Our designer stated a generalization that “this kind of thinking (iterative?/skateboard?) is not intuitive or natural for us” and the PM and UXR etc all nodded in agreement. I found this bizarre, because in the sciences iteration is often the meta-model: whether you are constructing series approximations for mathematical functions, better higher order approximations to physical values (Feynman diagrams), constructing theoretical models which iteratively improve our understanding of the world (up to a certain point, recall the Ptolemaic universe and epicycles bloody epicycles) or expand the domain of applicability or building better experiments (the first gravitational wave detector was built in the 1960s, and it took until 2016 and ~ 10 science, design and engineering iterations to finally detect one). Of course, there are paradigm changing theories (Heliocentrism, Newtonian mechanics, special relativity, general relativity, quantum mechanics …) and experiments (the quantum hall effect) as well.
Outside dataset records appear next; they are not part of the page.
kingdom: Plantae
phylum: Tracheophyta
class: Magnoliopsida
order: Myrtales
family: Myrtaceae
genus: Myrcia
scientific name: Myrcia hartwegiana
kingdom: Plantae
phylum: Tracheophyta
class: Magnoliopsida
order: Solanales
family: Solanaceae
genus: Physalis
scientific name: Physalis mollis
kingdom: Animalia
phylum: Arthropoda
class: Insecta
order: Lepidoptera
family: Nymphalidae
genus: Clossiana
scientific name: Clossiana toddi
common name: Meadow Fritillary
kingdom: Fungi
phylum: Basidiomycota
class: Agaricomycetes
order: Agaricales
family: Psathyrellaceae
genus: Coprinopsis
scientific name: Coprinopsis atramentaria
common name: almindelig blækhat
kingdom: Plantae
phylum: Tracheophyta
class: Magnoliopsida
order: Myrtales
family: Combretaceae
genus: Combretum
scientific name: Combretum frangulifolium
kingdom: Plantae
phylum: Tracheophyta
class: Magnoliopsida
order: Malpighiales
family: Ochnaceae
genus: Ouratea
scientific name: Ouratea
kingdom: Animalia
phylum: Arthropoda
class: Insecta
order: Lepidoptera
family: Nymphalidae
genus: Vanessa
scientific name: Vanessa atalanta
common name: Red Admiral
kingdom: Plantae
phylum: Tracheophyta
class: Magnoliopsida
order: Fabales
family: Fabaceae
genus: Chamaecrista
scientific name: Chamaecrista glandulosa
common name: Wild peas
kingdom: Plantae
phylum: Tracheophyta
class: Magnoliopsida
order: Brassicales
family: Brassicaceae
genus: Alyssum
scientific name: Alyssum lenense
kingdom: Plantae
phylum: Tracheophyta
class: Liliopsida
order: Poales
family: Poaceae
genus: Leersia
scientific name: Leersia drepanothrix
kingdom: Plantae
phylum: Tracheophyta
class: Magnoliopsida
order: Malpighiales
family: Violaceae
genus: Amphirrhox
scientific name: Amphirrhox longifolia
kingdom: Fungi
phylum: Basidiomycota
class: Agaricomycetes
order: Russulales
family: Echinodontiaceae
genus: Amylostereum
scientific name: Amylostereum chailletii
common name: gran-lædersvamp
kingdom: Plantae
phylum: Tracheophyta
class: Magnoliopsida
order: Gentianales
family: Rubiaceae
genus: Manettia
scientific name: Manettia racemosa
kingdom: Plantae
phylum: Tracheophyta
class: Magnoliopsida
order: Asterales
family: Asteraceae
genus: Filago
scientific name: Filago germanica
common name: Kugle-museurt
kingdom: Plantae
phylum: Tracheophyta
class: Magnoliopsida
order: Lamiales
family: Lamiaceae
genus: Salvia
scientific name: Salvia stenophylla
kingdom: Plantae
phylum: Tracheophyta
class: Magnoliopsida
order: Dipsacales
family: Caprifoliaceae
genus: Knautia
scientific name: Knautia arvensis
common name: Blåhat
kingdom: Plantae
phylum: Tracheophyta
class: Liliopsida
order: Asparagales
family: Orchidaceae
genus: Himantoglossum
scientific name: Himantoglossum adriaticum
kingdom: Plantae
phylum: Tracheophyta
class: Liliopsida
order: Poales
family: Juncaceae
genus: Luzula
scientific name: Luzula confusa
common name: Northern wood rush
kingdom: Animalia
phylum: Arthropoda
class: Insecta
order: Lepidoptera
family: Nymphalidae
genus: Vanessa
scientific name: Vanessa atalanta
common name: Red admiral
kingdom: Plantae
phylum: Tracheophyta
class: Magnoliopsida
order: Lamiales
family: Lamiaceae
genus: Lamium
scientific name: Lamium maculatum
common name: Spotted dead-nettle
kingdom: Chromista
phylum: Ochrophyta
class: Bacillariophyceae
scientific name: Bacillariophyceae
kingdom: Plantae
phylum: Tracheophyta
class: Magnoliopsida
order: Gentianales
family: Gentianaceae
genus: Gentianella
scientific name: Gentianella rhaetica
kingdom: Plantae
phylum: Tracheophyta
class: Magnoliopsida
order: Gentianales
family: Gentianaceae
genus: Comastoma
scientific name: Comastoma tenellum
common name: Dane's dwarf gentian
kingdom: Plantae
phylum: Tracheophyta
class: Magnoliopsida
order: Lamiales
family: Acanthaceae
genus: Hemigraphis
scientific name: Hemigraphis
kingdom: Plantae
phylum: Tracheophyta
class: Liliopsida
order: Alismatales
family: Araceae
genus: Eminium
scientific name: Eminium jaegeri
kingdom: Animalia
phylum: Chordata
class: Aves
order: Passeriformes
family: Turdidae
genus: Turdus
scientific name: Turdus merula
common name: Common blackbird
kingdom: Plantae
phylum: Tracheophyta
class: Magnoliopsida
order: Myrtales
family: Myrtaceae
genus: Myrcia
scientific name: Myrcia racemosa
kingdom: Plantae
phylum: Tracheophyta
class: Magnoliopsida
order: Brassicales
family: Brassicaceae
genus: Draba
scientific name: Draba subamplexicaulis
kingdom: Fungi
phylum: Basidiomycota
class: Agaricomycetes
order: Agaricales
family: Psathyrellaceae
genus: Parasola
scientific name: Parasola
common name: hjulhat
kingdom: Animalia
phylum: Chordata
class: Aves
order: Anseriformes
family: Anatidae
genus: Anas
But this (the earlier, pre “skateboard” stance) explains why I faced so much resistance to my desire to simplify the product offering we were considering.
Finally, perhaps due to my science background, one deep flaw I see in both the skateboard and the bicycle models is the assumed linearity — it doesn’t account for evolutionary dead-ends and failures and it incorrectly sets us up to expect some kind of linear progress. Because we are all so positive, somebody pointed out that there is no such thing as “failure” — which again, is too broad a generalization: sometimes you don’t learn anything other than “don’t do this specific thing”.